Excerpted data Block Start

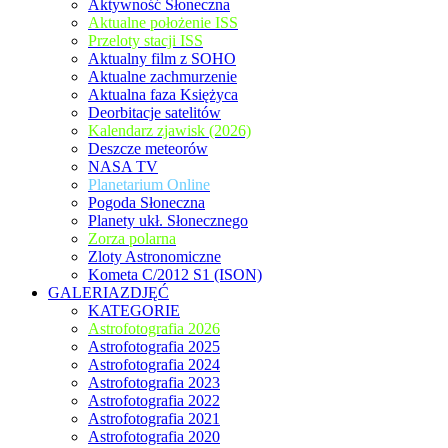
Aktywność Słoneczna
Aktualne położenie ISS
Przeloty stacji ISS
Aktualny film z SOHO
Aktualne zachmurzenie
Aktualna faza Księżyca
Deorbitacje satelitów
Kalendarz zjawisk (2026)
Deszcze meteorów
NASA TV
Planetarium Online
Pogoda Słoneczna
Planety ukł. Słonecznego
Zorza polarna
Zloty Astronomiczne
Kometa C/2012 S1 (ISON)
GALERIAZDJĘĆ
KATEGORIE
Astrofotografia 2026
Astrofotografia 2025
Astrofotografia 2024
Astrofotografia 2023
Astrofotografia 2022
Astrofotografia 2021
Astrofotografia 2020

Excerpted data Block End
Excerpted data Block Start

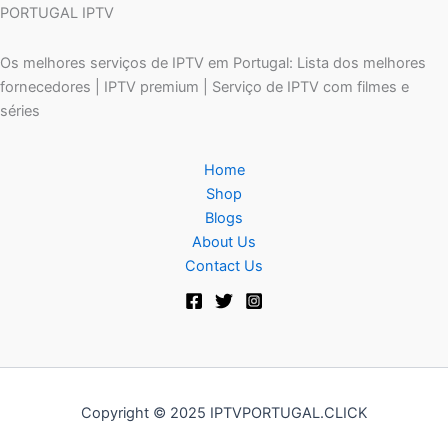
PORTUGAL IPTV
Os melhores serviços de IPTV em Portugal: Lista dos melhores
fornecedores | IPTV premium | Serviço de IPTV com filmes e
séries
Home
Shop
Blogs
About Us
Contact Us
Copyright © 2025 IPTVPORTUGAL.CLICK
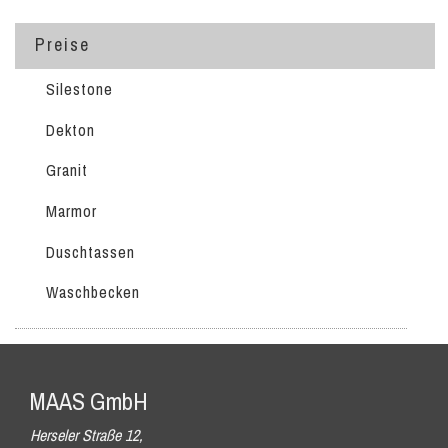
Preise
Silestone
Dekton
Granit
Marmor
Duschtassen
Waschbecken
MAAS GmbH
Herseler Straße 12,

Excerpted data Block End

Copy the lines of the listing above word for word, from the line containing "Aktywność Słoneczna" through the line containing "Astrofotografia 2022", including both of those lines.

Aktywność Słoneczna
Aktualne położenie ISS
Przeloty stacji ISS
Aktualny film z SOHO
Aktualne zachmurzenie
Aktualna faza Księżyca
Deorbitacje satelitów
Kalendarz zjawisk (2026)
Deszcze meteorów
NASA TV
Planetarium Online
Pogoda Słoneczna
Planety ukł. Słonecznego
Zorza polarna
Zloty Astronomiczne
Kometa C/2012 S1 (ISON)
GALERIAZDJĘĆ
KATEGORIE
Astrofotografia 2026
Astrofotografia 2025
Astrofotografia 2024
Astrofotografia 2023
Astrofotografia 2022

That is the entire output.